→ SET TASKS:
1/ Reproduce the boxing article word for word, between "On Thursday, Golden" and "who knows when.", inclusive.
2/ According to the boxing article, how much does the pay-per-view cost at most?
3/ Pick up the boxing article after its last sentence and keep writing it.

** Begin SELECTED EXCERPT **

Floyd Mayweather Vs. Canelo Alvarez, Lucas Matthysse Vs. Danny Garcia: Sept. 14 Will Be Worth Every Penny

(Lucas Matthysse, left, Danny Garcia, right; via)

In an ideal world, it wouldn't be so flabbergasting. But this isn't an ideal world. And the Showtime pay-per-view boxing card Sept. 14 that gives fans two of the best fights in the sport on one night is downright astonishing.

On Thursday, Golden Boy Promotions announced that Lucas Matthysse-Danny Garcia for all the marbles at junior welterweight would appear on the undercard of Floyd Mayweather-Canelo Alvarez. Few believed either fight would ever happen. That Mayweather-Alvarez, the most marketable fight in boxing right now, is being accompanied by an undercard bout of any consequence whatsoever, let alone one of the OTHER fights demanded most by boxing fans, is unheard of since who knows when.

It defies explanation to such a degree that the only one offered — GBP's Richard Schaefer said it was just about making the card bigger and giving the fans a gift — might actually be the most plausible. The cynical boxing fan in me can't come up with any alternatives. Matthysse-Garcia would be a big fight as a headliner. There is every short-sighted economic motive to separate it from Mayweather-Alvarez. Short-term, PPV undercards usually don't offer a big return on investment for promoters; it is only when it comes to long-term customer satisfaction that they make a difference, or to bolster a weak main event. I guess you could propose that putting Matthysse-Garcia on the undercard has something to do with mitigating fan complaints about the higher-than-usual PPV price of up to $75 for HD, but even then it's still about giving the fans what they want. No hardcore fan will complain about having to fork over $75 for two fights so extraordinary. Maybe it's to set the winner up for Mayweather's next fight, and given the high price of Showtime doing business with Mayweather, they have little alternative but to pump up his next potential opponent due to the drop-off in marketable contenders after Alvarez. But if a dicey business decision by Showtime backed them into this kind of corner, we should count ourselves the lucky beneficiaries of its desperation.

** End SELECTED EXCERPT **
** Begin AVAILABLE DATA **

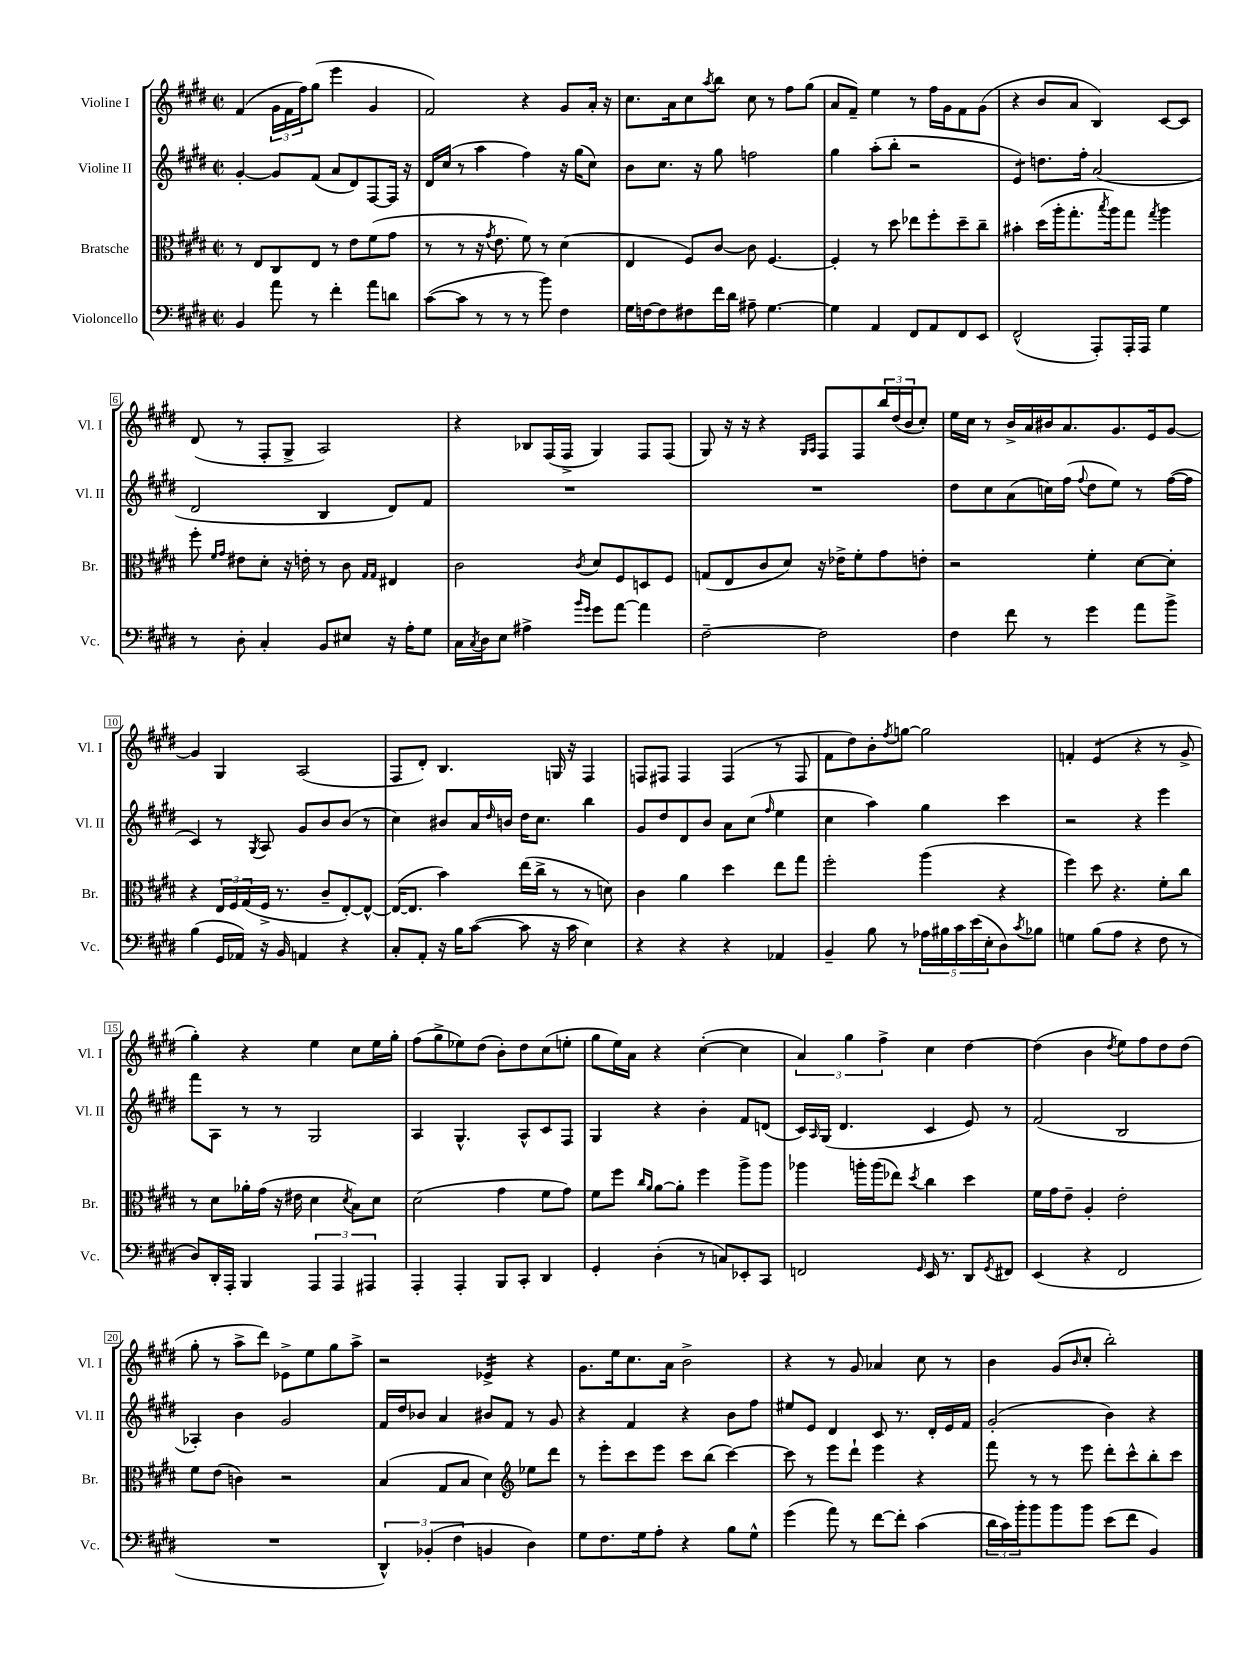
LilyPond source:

** End AVAILABLE DATA **

→ THE RESULTS:
1/
On Thursday, Golden Boy Promotions announced that Lucas Matthysse-Danny Garcia for all the marbles at junior welterweight would appear on the undercard of Floyd Mayweather-Canelo Alvarez. Few believed either fight would ever happen. That Mayweather-Alvarez, the most marketable fight in boxing right now, is being accompanied by an undercard bout of any consequence whatsoever, let alone one of the OTHER fights demanded most by boxing fans, is unheard of since who knows when.

2/ Up to $75 for HD.

3/
I'm scrounging here. Maybe it's all a gigantic ruse, and they'll pull the rug out from under us Saturday night after we have already forked over our money? Maybe something horrible will happen and the card will be canceled, because that's the kind of thing abused boxing fans tend to expect?

Assuming all goes as planned, here's what we get: Two bouts where each man is facing the best possible opponent; that will as such crown new, true lineal champions via the Transnational Boxing Rankings Board (Mayweather-Alvarez at 154); Mayweather, the biggest star in the sport and its best pound-for-pound fighter, against Alvarez, the biggest young star in the sport; Mayweather taking on a naturally larger foe who poses a more serious threat than he has faced on paper in years, and trying to tie Manny Pacquiao's record of four true championships in four different weight classes; Garcia, whose heart was questioned when Matthysse-Garcia stalled, manning up and taking on a fearsome, dangerous puncher; a big stage for Matthysse, one of the most thrilling men in boxing today; and the probability of quality action and excellent boxing in each bout to scratch every kind of fan's itch.

Perhaps we shouldn't go overboard because this is the kind of thing the sport should give its fans as a matter of course. But I, for one, feel like having a Daffy Duck-style spazz out. If the Sept. 14 PPV challenges the all-time record for PPV sales, as some are predicting, it will have earned it.

About Tim Starks

Tim is the founder of The Queensberry Rules and co-founder of The Transnational Boxing Rankings Board (http://www.tbrb.org). He lives in Washington, D.C. He has written for the Guardian, Economist, New Republic, Chicago Tribune and more.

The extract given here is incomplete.